Black Friday: Tylko 2% produktów jest sprzedawanych w naprawdę najniższej cenie podczas Czarnego Piątku

Czy czekanie na promocje i wyprzedaże z okazji Czarnego Piątku się w ogóle opłaca? Jak wynika z ustaleń organizacji prokonsumenckiej „Which?”, przy zakupach z okazji zbliżającego się Black Friday trzeba uważać. Według analiz tylko 2% produktów sprzedawanych w ramach tej akcji jest rzeczywiście tańszych, niż normalnie.

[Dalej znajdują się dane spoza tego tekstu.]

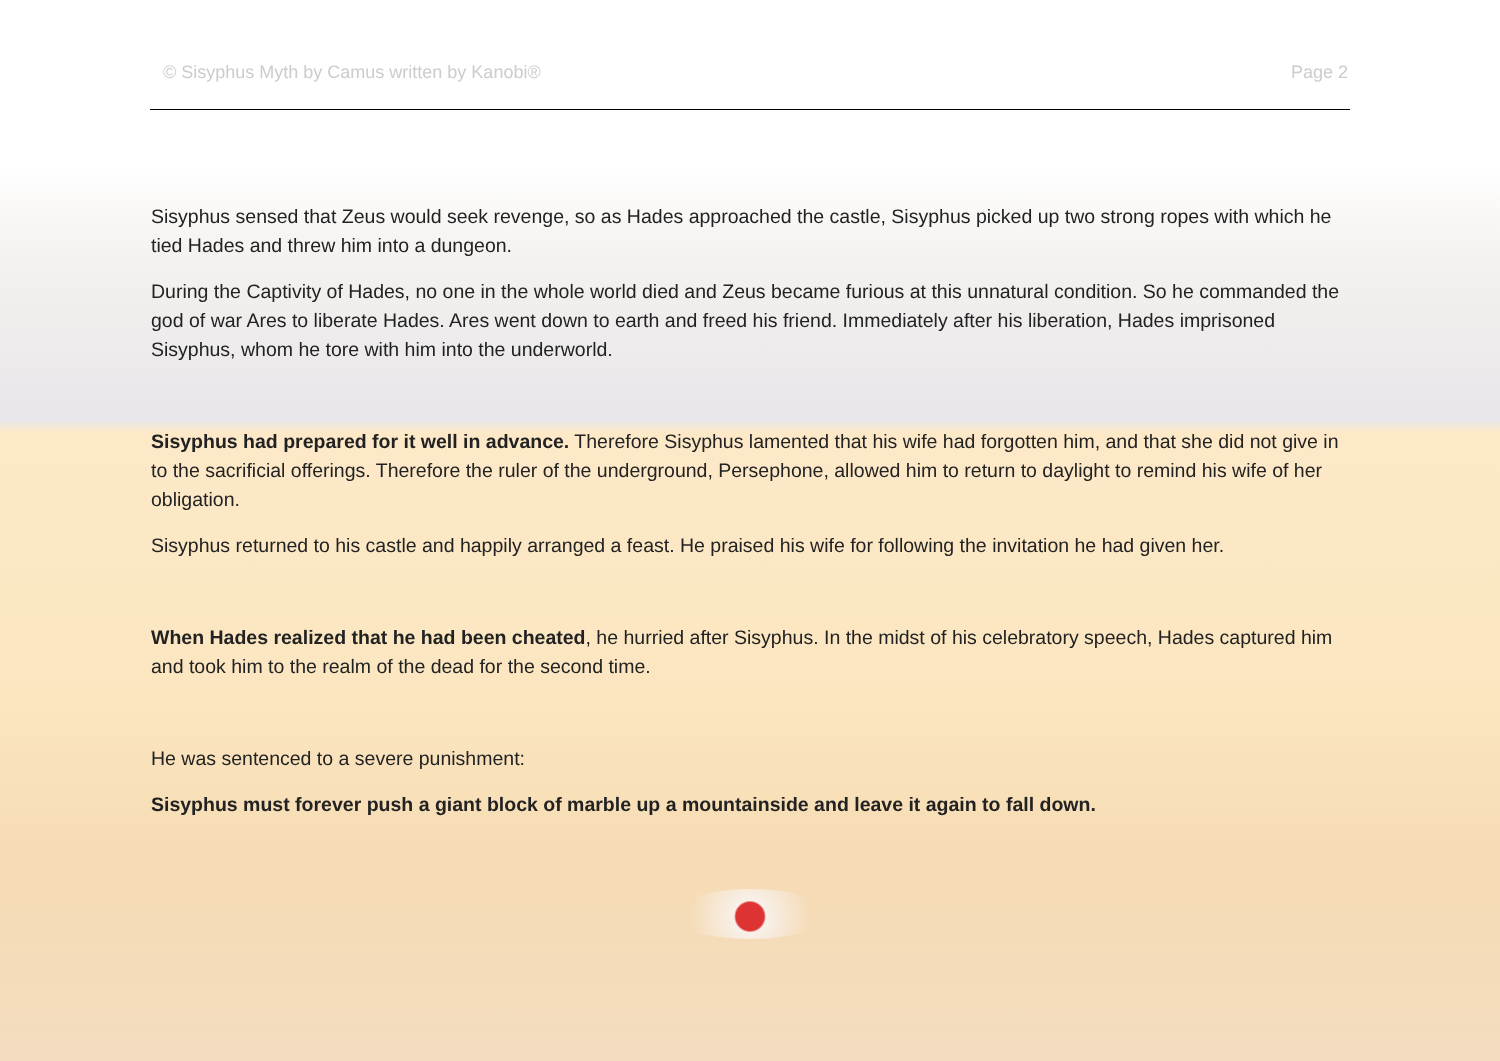© Sisyphus Myth by Camus written by Kanobi® Page 2
Sisyphus sensed that Zeus would seek revenge, so as Hades approached the castle, Sisyphus picked up two strong ropes with which he tied Hades and threw him into a dungeon.
During the Captivity of Hades, no one in the whole world died and Zeus became furious at this unnatural condition. So he commanded the god of war Ares to liberate Hades. Ares went down to earth and freed his friend. Immediately after his liberation, Hades imprisoned Sisyphus, whom he tore with him into the underworld.
Sisyphus had prepared for it well in advance. Therefore Sisyphus lamented that his wife had forgotten him, and that she did not give in to the sacrificial offerings. Therefore the ruler of the underground, Persephone, allowed him to return to daylight to remind his wife of her obligation.
Sisyphus returned to his castle and happily arranged a feast. He praised his wife for following the invitation he had given her.
When Hades realized that he had been cheated, he hurried after Sisyphus. In the midst of his celebratory speech, Hades captured him and took him to the realm of the dead for the second time.
He was sentenced to a severe punishment:
Sisyphus must forever push a giant block of marble up a mountainside and leave it again to fall down.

Już wkrótce wielu osób ogarnie zakupowe szaleństwo z okazji Black Friday. W najbliższy piątek (24 listopada 2023 roku) ruszy sezon świątecznych zakupów, który zostanie rozpoczęty dniem promocji i wyprzedaży. Czy jednak polowanie na okazje z tej okazji jest dobrym pomysłem, jeśli chce się naprawdę zaoszczędzić na zakupach? Jak się okazuje, niekoniecznie. Według ustaleń „Which?” zaledwie 2% przecenionych produktów z okazji Czarnego Piątku było realnie tańszych, w porównaniu do innych dni w roku.

- Advertisement -

Black Friday – czy to się w ogóle opłaca?

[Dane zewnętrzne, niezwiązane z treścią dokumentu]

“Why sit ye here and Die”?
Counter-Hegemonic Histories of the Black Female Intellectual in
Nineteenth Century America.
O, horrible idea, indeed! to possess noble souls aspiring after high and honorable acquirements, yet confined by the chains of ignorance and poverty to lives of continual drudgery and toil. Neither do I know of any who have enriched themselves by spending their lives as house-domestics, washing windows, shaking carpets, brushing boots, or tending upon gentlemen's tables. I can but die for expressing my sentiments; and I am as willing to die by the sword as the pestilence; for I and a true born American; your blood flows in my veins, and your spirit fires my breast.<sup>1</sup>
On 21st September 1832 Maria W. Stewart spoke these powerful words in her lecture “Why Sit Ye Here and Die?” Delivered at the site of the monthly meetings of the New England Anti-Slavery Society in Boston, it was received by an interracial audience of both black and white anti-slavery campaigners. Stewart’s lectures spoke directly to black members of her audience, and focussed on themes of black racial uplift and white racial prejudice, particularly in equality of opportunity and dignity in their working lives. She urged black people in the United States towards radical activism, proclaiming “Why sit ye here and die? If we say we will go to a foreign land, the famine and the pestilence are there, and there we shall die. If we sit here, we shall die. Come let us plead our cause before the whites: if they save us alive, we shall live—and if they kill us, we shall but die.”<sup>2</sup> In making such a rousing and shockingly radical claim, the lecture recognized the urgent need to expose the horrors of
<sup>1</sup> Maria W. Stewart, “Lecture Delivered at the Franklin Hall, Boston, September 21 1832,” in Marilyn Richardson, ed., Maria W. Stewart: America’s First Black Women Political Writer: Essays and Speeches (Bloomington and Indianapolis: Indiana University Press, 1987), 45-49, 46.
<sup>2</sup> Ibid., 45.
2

Analitycy organizacji stojącej na straży praw konsumentów na Wyspie przeanalizowali 208 ofert z okazji Czarnego Piątku w zeszłym roku u ośmiu głównych sprzedawców detalicznych z branży artykułów gospodarstwa domowego i technologii. Pod lupę wzięto więc oferty takich firm, jak Amazon, AO, Argos, Boots, Currys, John Lewis, Richer Sounds i Very. Analiza polegała na obserwacji codziennych cen w przeciągu kolejnych sześciu miesięcy przed Black Friday (który rok temu wypadał 25 listopada 2022) i następnie przez kolejne sześć miesięcy po tej dacie.

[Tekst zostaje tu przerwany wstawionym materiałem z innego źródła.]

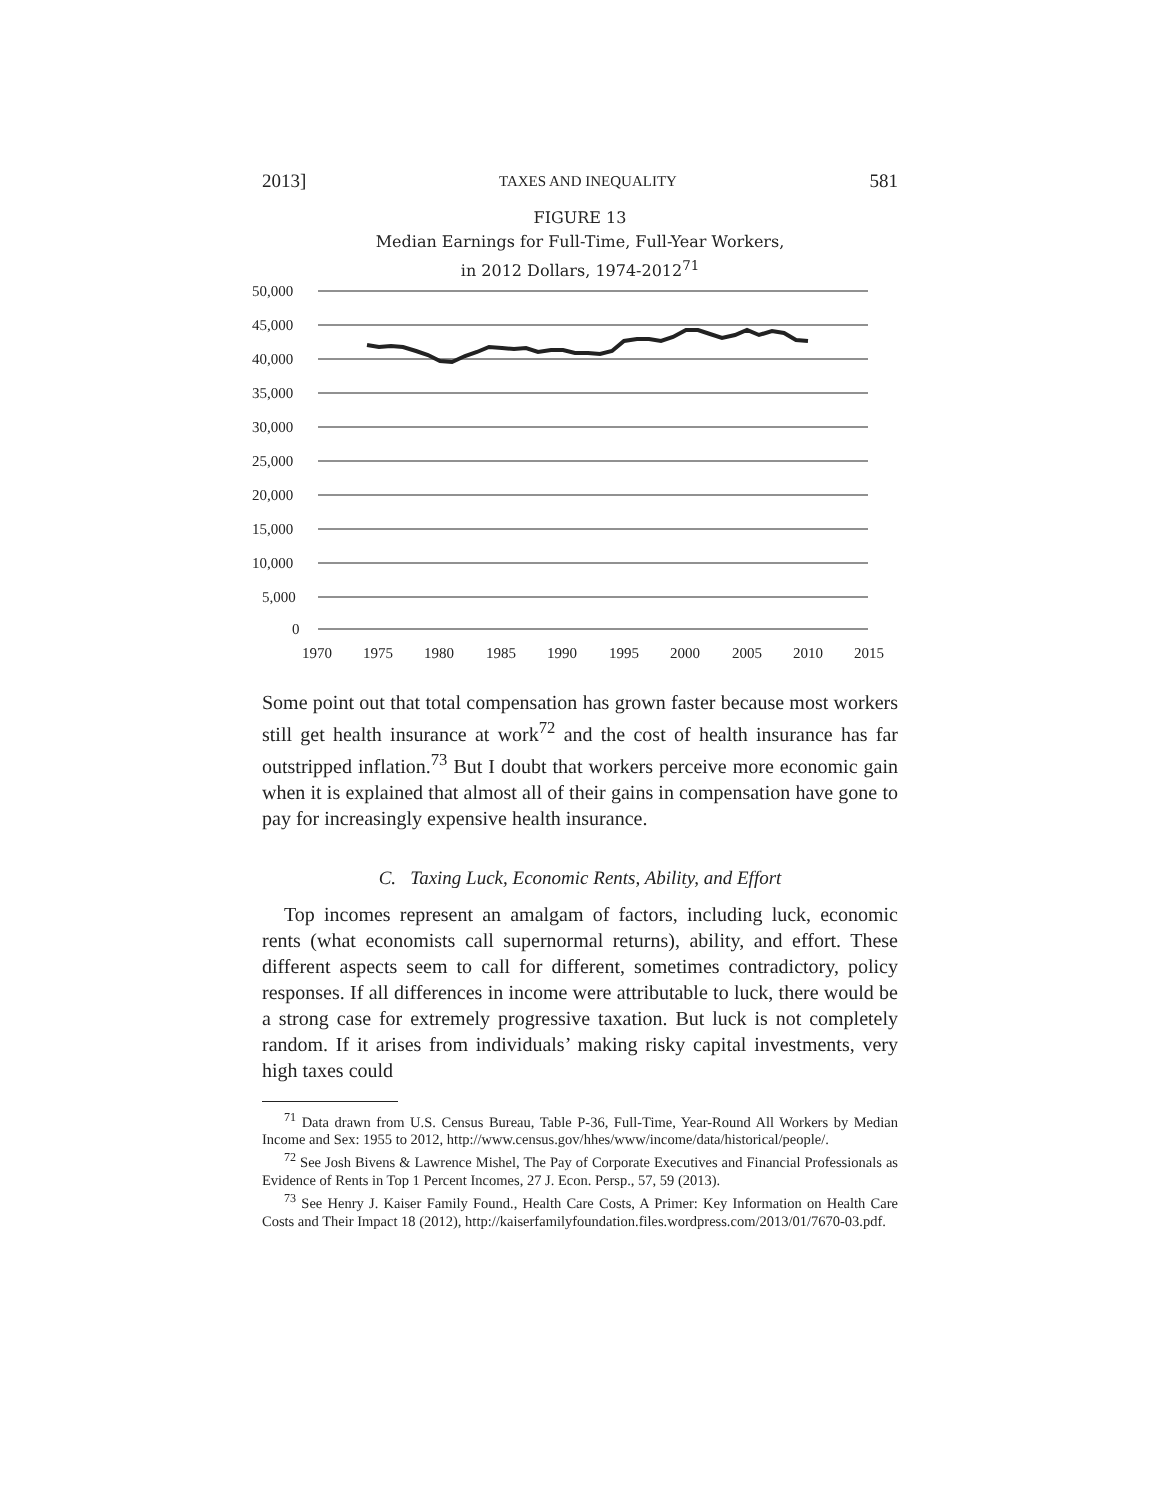2013] TAXES AND INEQUALITY 581
FIGURE 13
Median Earnings for Full-Time, Full-Year Workers,
in 2012 Dollars, 1974-2012<sup>71</sup>
50,000
45,000
40,000
35,000
30,000
25,000
20,000
15,000
10,000
5,000
0
1970
1975
1980
1985
1990
1995
2000
2005
2010
2015
Some point out that total compensation has grown faster because most workers still get health insurance at work<sup>72</sup> and the cost of health insurance has far outstripped inflation.<sup>73</sup> But I doubt that workers perceive more economic gain when it is explained that almost all of their gains in compensation have gone to pay for increasingly expensive health insurance.
C. Taxing Luck, Economic Rents, Ability, and Effort
Top incomes represent an amalgam of factors, including luck, economic rents (what economists call supernormal returns), ability, and effort. These different aspects seem to call for different, sometimes contradictory, policy responses. If all differences in income were attributable to luck, there would be a strong case for extremely progressive taxation. But luck is not completely random. If it arises from individuals’ making risky capital investments, very high taxes could
<sup>71</sup> Data drawn from U.S. Census Bureau, Table P-36, Full-Time, Year-Round All Workers by Median Income and Sex: 1955 to 2012, http://www.census.gov/hhes/www/income/data/historical/people/.
<sup>72</sup> See Josh Bivens & Lawrence Mishel, The Pay of Corporate Executives and Financial Professionals as Evidence of Rents in Top 1 Percent Incomes, 27 J. Econ. Persp., 57, 59 (2013).
<sup>73</sup> See Henry J. Kaiser Family Found., Health Care Costs, A Primer: Key Information on Health Care Costs and Their Impact 18 (2012), http://kaiserfamilyfoundation.files.wordpress.com/2013/01/7670-03.pdf.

Jaki wnioski płyną z badań przeprowadzonych przez „Which?”? Tylko pięć (!!!) spośród wziętych pod lupę produktów można było kupić w najkorzystniejszej cenie w dzień (teoretycznie!) największych wyprzedaży. Aż 98% asortymentu pozostawało tańszych lub sprzedawano je w tej samej cenie na pół roku przed i na pół roku po Black Friday.

Badania „Which?” nie pozostawiają wątpliwości

Wyprzedaże z okazji Czarnego Piątku często jednak rozpoczynają się wcześniej w listopadzie i trwają także w trakcie kolejnych dni. Eksperci „Which?” wzięli również i ten czynnik pod uwagę. W okres sprzedaży od 18 listopada do 2 grudnia 86% produktów miało tę samą cenę lub było tańsze w innych porach roku.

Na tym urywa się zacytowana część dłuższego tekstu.